### GIVEN REQUEST
Starting from the first line of the data and stopping after the line that contains "text_box <numéro> [26, 1122, 110, 1206]", write those lines out again with every "Rendered" changed to "Displayed" and nothing else altered.

### THE DATA

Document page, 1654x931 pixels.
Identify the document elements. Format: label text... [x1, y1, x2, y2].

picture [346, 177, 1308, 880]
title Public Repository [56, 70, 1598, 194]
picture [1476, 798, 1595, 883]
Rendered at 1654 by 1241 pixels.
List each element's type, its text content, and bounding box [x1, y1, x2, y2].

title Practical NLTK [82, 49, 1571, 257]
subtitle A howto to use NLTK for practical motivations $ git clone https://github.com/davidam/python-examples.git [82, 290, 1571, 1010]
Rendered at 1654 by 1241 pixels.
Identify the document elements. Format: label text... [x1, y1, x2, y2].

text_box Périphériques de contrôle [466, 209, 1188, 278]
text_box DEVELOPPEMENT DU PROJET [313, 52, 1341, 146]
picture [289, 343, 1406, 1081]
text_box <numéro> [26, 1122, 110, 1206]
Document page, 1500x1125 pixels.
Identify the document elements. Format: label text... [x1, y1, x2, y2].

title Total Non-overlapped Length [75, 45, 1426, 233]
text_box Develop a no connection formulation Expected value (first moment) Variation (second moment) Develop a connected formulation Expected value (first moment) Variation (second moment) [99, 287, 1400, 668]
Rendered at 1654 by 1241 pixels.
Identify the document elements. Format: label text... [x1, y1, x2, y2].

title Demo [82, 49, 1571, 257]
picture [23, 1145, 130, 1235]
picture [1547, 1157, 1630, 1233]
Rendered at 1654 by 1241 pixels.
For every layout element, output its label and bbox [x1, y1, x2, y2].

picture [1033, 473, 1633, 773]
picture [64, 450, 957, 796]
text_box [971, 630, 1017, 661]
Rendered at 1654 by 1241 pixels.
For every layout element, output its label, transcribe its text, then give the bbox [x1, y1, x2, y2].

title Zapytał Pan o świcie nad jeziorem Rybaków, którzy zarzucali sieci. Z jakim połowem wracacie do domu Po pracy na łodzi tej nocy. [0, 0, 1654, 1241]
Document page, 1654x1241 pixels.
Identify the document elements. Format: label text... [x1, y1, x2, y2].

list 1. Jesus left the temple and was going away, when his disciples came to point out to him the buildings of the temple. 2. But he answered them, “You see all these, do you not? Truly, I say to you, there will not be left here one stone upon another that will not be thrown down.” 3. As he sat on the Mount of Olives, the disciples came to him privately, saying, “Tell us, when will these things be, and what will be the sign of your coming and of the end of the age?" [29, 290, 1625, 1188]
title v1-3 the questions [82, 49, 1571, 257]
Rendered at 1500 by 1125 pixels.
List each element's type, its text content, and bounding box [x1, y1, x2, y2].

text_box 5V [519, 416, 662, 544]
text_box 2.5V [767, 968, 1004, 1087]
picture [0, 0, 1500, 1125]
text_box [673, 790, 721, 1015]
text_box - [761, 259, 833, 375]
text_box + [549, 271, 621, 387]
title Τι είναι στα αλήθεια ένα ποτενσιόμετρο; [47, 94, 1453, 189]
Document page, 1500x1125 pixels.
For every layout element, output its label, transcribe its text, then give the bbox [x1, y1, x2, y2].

### SOLVED EXERCISE
Document page, 1654x931 pixels.
Identify the document elements. Format: label text... [x1, y1, x2, y2].

picture [346, 177, 1308, 880]
title Public Repository [56, 70, 1598, 194]
picture [1476, 798, 1595, 883]
Displayed at 1654 by 1241 pixels.
List each element's type, its text content, and bounding box [x1, y1, x2, y2].

title Practical NLTK [82, 49, 1571, 257]
subtitle A howto to use NLTK for practical motivations $ git clone https://github.com/davidam/python-examples.git [82, 290, 1571, 1010]
Displayed at 1654 by 1241 pixels.
Identify the document elements. Format: label text... [x1, y1, x2, y2].

text_box Périphériques de contrôle [466, 209, 1188, 278]
text_box DEVELOPPEMENT DU PROJET [313, 52, 1341, 146]
picture [289, 343, 1406, 1081]
text_box <numéro> [26, 1122, 110, 1206]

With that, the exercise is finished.